If you need to meet unemployment eligibility requirements and you are in good standing with your referring union, you must be listed on the union’s out-of-work list. In addition to this, you will need to meet the eligibility for unemployment requirements of your union. Notify a claims office if you refuse any work referrals, the union is not referring you for jobs or you change your union status.

In order to be eligible for EDD, you must serve a one-week waiting period. This is the first week that you would have been eligible to receive money. You will have to file a claim certification during the waiting period even though you will not receive any payment. To learn more about eligibility requirements for unemployment, you can download our comprehensive guide about unemployment insurance.

How to Remain Eligible For Unemployment in Hawaii

In order to retain eligibility for unemployment in Hawaii, you must continue to meet all of the above requirements for the duration of the assistance. In addition to this, to retain your eligibility for unemployment, you must always respond to calls from the WDD. In many cases, they will need to obtain information about your claim from you. This can be done over the phone. If you miss the call and a message is left for you asking you to provide more information and you do not respond, your benefits may be affected. You must also attend Eligibility Review Interviews or complete Reemployment Services and Eligibility Assessments to keep your eligibility for unemployment in the state of Hawaii. These will be scheduled periodically and are meant to review your eligibility to work. You must also pass any quality control audits that are given. These occur with randomly selected claims that are chosen for more in-depth reviews of job separations, eligibility status, the wages used in the claims and more. During this time, the job contacts that you listed on your claim will be contacted.

Unemployment Eligibility Disqualifications in Hawaii

There are certain things that could cause you to lose eligibility for unemployment in Hawaii. Even before you apply, you may not meet eligibility for UI benefits based on the terms of your unemployment or other requirements. Certain actions during the application process or during benefit weeks may result in losing eligibility for unemployment and affect your current unemployment benefits. You may not be eligible for Hawaii unemployment insurance if you quit without reasonable cause. If you leave your job and are unable to show a reason for quitting and alternatives that you tried to take before quitting, you will not receive benefits. You may be eligible if you can provide proof of a reasonable cause. You may lose your eligibility for unemployment and your benefits could be affected if you are fired from a job by the employer and the employer is able to show evidence of misconduct on your part. Additionally, your eligibility for EDD could be affected if you do not accept suitable work or show good reasoning for denying a position.

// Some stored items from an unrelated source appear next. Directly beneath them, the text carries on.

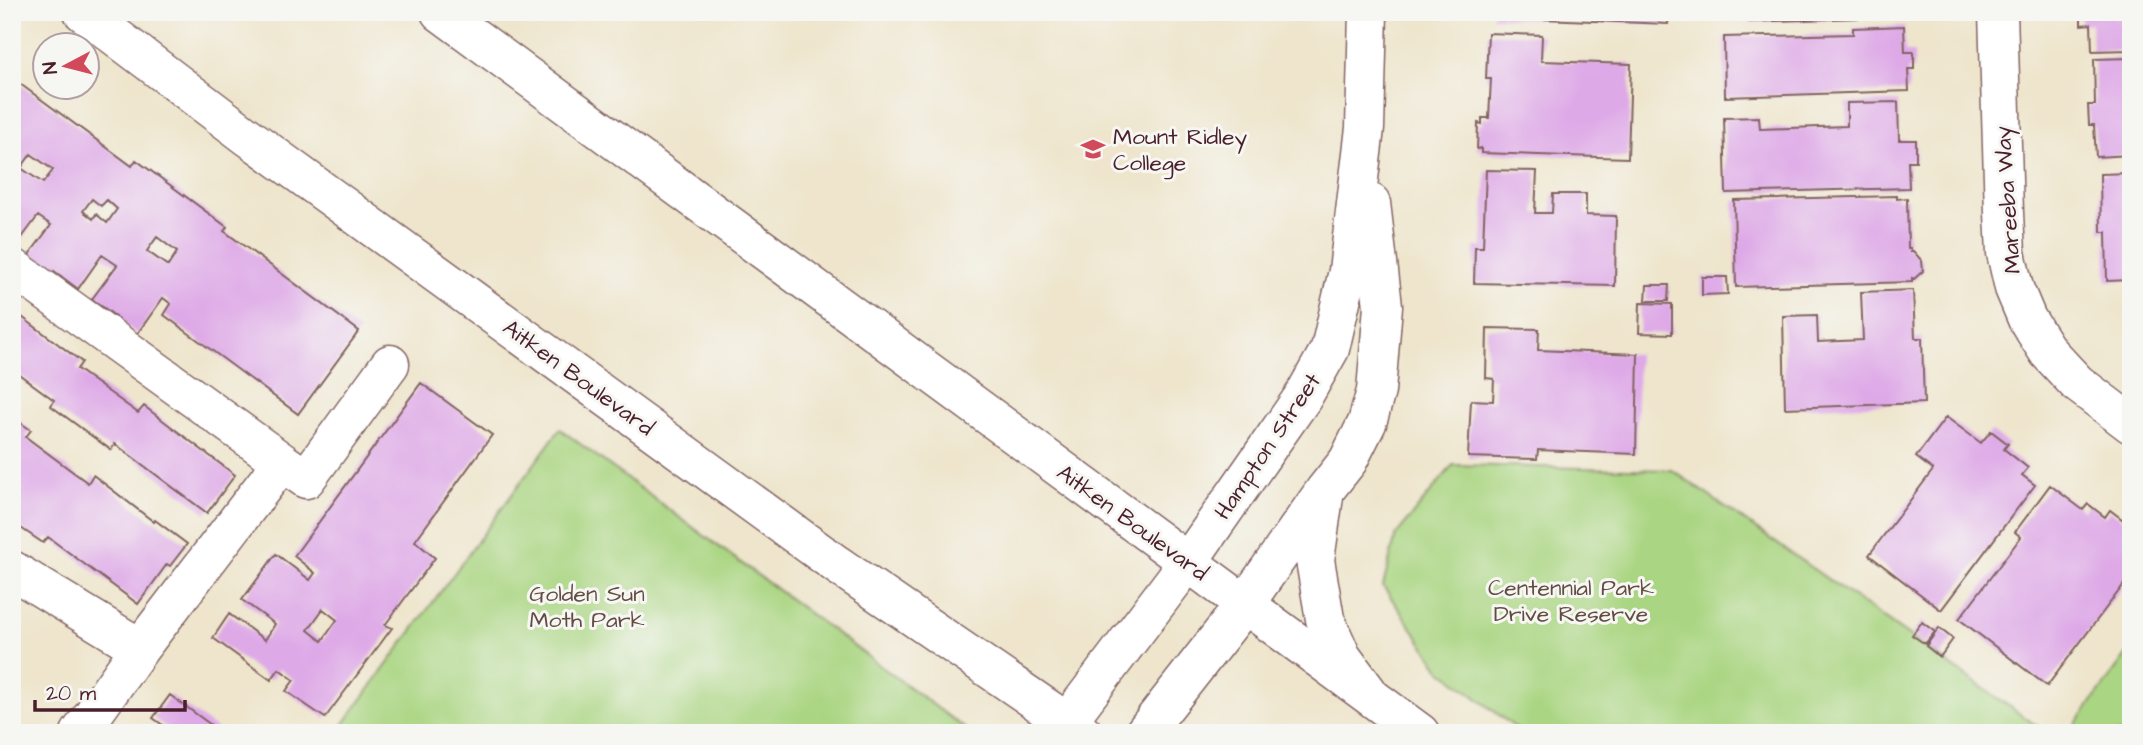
<svg xmlns="http://www.w3.org/2000/svg" width="2143" height="745" font-family="'Architects Daughter',sans-serif">
<style>
.green{fill:#aad582;stroke:#7a7a56;stroke-width:2}
.building{fill:#dea9e7;fill-rule:evenodd}
.lines{fill:none;stroke-linecap:round;stroke-linejoin:round}
.minor-casing{stroke:#836463;stroke-width:41}
.major-casing{stroke:#836463;stroke-width:41}
.minor{stroke:#fff;stroke-width:38}
.major{stroke:#fff;stroke-width:38}
.labels{text-anchor:middle;stroke-width:6;stroke-linejoin:round;paint-order:stroke}
.poi-label{font-size:23px;fill:#4a1f2b;stroke:#f6f6f2;text-anchor:start}
.street-label{font-size:23px;fill:#4a1f2b;stroke:#f6f6f2}
.park-label{font-size:23px;fill:#624c41;stroke:#f6f6f2}
</style>
<rect width="100%" height="100%" fill="#f6f6f2"/>
<filter id="ink" filterUnits="userSpaceOnUse"><feTurbulence type="fractalNoise" baseFrequency=".0143" numOctaves="2"/><feDisplacementMap in="SourceGraphic" scale="14" xChannelSelector="R" yChannelSelector="G"/><feConvolveMatrix kernelMatrix="1 2 1 2 8 2 1 2 1" color-interpolation-filters="sRGB"/></filter>
<filter id="wash" filterUnits="userSpaceOnUse"><feTurbulence type="fractalNoise" baseFrequency=".00686" numOctaves="4" result="noise"/><feDisplacementMap in="SourceGraphic" scale="28" xChannelSelector="R" yChannelSelector="G"/><feGaussianBlur stdDeviation="1.57" result="paint"/><feColorMatrix in="noise" values="0 0 0 0 0 0 0 0 0 0 0 0 0 0 0 0 0 1.4 0 .05"/><feComposite in="paint" operator="in"/></filter>
<g filter="url(#wash)">
<rect width="100%" height="100%" fill="#eee5cc"/>
<path class="green" d="M 560,429 L 971,733 L 337,733 Z
M 1453,465 L 1672,470 L 2047,733 L 1522,733 L 1440,669 L 1383,586 L 1396,535 Z
M 2131,649 L 2131,733 L 2069,733 Z"/>
<g id="blocks">
<path class="building" d="M 1493,12 L 1669,12 L 1668,24 L 1492,17 Z
M 1749,12 L 1911,12 L 1911,16 L 1749,22 Z
M 2081,12 L 2131,12 L 2131,50 L 2092,51 L 2091,24 L 2081,25 Z
M 1904,26 L 1905,52 L 1914,52 L 1914,69 L 1908,69 L 1909,91 L 1725,97 L 1724,37 L 1853,34 L 1853,28 Z
M 1488,33 L 1542,35 L 1541,61 L 1631,64 L 1628,158 L 1481,153 L 1481,148 L 1477,149 L 1478,123 L 1482,124 L 1482,118 L 1489,118 L 1491,79 L 1486,79 Z
M 2131,58 L 2131,155 L 2096,157 L 2094,125 L 2089,125 L 2088,105 L 2095,105 L 2094,59 Z
M 12,78 L 132,166 L 136,160 L 227,227 L 224,231 L 359,331 L 298,414 L 164,315 L 171,304 L 163,298 L 137,334 L 114,317 L 115,316 L 92,299 L 117,265 L 102,255 L 78,289 L 54,271 L 50,277 L 26,259 L 51,225 L 38,216 L 12,251 ZM 31,154 L 53,170 L 43,183 L 21,168 ZM 92,199 L 101,206 L 107,200 L 117,209 L 107,223 L 96,214 L 93,219 L 83,211 ZM 157,237 L 177,252 L 168,266 L 147,251 Z
M 1898,102 L 1899,140 L 1916,140 L 1916,161 L 1908,161 L 1909,188 L 1726,193 L 1724,118 L 1759,117 L 1760,129 L 1847,126 L 1847,103 Z
M 1486,170 L 1537,171 L 1535,213 L 1552,213 L 1553,194 L 1586,194 L 1586,215 L 1616,216 L 1615,286 L 1474,283 L 1475,247 L 1483,247 Z
M 2131,173 L 2131,280 L 2107,281 L 2106,232 L 2101,232 L 2100,174 Z
M 1897,196 L 1897,199 L 1907,198 L 1908,249 L 1911,249 L 1911,252 L 1914,252 L 1922,261 L 1923,271 L 1914,279 L 1912,278 L 1912,282 L 1736,287 L 1734,200 Z
M 1702,277 L 1727,277 L 1728,294 L 1702,295 Z
M 1647,285 L 1669,285 L 1668,301 L 1646,301 Z
M 1913,290 L 1915,338 L 1922,338 L 1924,403 L 1785,408 L 1783,316 L 1817,315 L 1818,342 L 1863,340 L 1861,292 Z
M 1640,303 L 1672,304 L 1672,334 L 1639,333 Z
M 22,317 L 82,362 L 77,369 L 138,413 L 144,406 L 235,475 L 207,513 L 115,444 L 111,450 L 51,406 L 54,400 L 12,369 L 12,329 Z
M 1487,328 L 1539,329 L 1538,350 L 1638,354 L 1636,454 L 1538,450 L 1537,459 L 1468,457 L 1471,400 L 1493,401 L 1494,379 L 1486,378 Z
M 421,383 L 492,435 L 415,541 L 435,558 L 385,625 L 392,628 L 325,718 L 286,691 L 294,680 L 279,669 L 271,680 L 213,638 L 229,614 L 265,640 L 275,624 L 242,600 L 276,554 L 310,580 L 315,573 L 294,556 ZM 323,609 L 337,620 L 322,641 L 308,630 Z
M 12,417 L 31,430 L 26,437 L 88,483 L 93,475 L 154,522 L 155,520 L 187,544 L 170,566 L 167,564 L 138,604 L 48,537 L 43,543 L 12,522 Z
M 1946,417 L 1981,443 L 1991,431 L 2008,444 L 2004,449 L 2028,468 L 2022,475 L 2035,485 L 1941,610 L 1869,555 L 1933,470 L 1916,457 Z
M 2050,485 L 2083,510 L 2088,504 L 2105,517 L 2110,510 L 2131,526 L 2131,529 L 2127,535 L 2131,537 L 2131,575 L 2047,686 L 1959,619 L 2021,537 L 2015,532 Z
M 1922,622 L 1935,632 L 1925,644 L 1912,635 Z
M 1939,628 L 1953,639 L 1940,657 L 1926,646 Z
M 170,695 L 222,733 L 174,733 L 153,718 Z"/>
</g>
</g>
<g filter="url(#ink)">
<use href="#blocks" fill-opacity="0" stroke="#836463" stroke-width="2"/>
<g class="lines">
<g class="minor-casing">
<path id="minor" d="M 1998,12 L 2004,213 L 2006,253 L 2014,288 L 2027,319 L 2048,352 L 2077,383 L 2131,424
M 12,267 L 282,462 L 140,648 L 80,733
M 282,462 L 306,479 L 390,364
M 1324,496 L 1315,560 L 1325,619 L 1342,657 L 1368,692
M 12,570 L 140,648
M 1067,722 L 1188,562 L 1266,450 L 1303,397 L 1330,349 L 1348,271 L 1365,128 L 1368,12
M 1144,733 L 1245,604 L 1325,490 L 1348,461 L 1367,423 L 1376,391 L 1383,306 L 1371,203"/>
</g>
<g class="major-casing">
<path id="major" d="M 83,12 L 247,136 L 836,564 L 1083,733
M 440,12 L 1420,733"/>
</g>
<use href="#minor" class="minor"/>
<use href="#major" class="major"/>
</g>
</g>
<defs>
<g id="school-bare" transform="scale(1.89)"><path d="M0-5L7-2L0 1L-7-2ZM-4 1L0 2.5L4 1V4Q0 6-4 4Z" fill="#d1495b" stroke="#f6f6f2" stroke-width="2.5" paint-order="stroke"/></g>
</defs>
<g fill-rule="evenodd">
<use href="#school-bare" x="1093" y="149"/>
</g>
<g class="labels">
<g class="poi-label">
<text x="1113" y="144">Mount Ridley<tspan x="1113" dy="26">College</tspan></text>
</g>
<g class="street-label">
<text transform="translate(2007 200) rotate(-94)" y="8">Mareeba Way</text>
<text transform="translate(579 377) rotate(36)" y="8">Aitken Boulevard</text>
<text transform="translate(1267 446) rotate(-56)" y="8">Hampton Street</text>
<text transform="translate(1133 522) rotate(36)" y="8">Aitken Boulevard</text>
</g>
<g class="park-label">
<text x="1571" y="595">Centennial Park<tspan x="1571" dy="26">Drive Reserve</tspan></text>
<text x="587" y="601">Golden Sun<tspan x="587" dy="26">Moth Park</tspan></text>
</g>
</g>
<rect width="2143" height="745" fill="none" stroke="#f6f6f2" stroke-width="42"/>
<g transform="translate(66 66) rotate(263)"><circle r="33" fill="#f6f6f2" stroke="#b1a0a2" stroke-width="2"/>
<path d="M0-5L12 26L0 18L-12 26Z" fill="#d1495b"/>
<text y="-10" font-size="19" font-weight="bold" text-anchor="middle" fill="#4a1f2b">N</text>
</g>
<path d="M35 700v10h150v-10" fill="none" stroke="#4a1f2b" stroke-width="3.5"/>
<text x="46" y="700" font-size="21" fill="#4a1f2b" stroke="#f6f6f2" stroke-width="5" paint-order="stroke">20 m</text>
</svg>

Your unemployment insurance eligibility is risked if you become unable to work and do not have a medical waiver. If you are currently working for an employer in a part-time manner and do not accept all work given by that employer, your benefits could also be affected. If there is a labor dispute where you work, and it affects you, it could affect your unemployment insurance eligibility and assistance may stop depending on whether there is sufficient evidence of a stop in work. You are not allowed to receive unemployment benefits at the same time under more than one state law or federal law. You are ineligible for unemployment benefits if you are already receiving benefits under one state or federal law. If you make false statements or leave out information in order to obtain benefits, you are no longer eligible for unemployment benefits and you can incur a two-year disqualification from receiving benefits.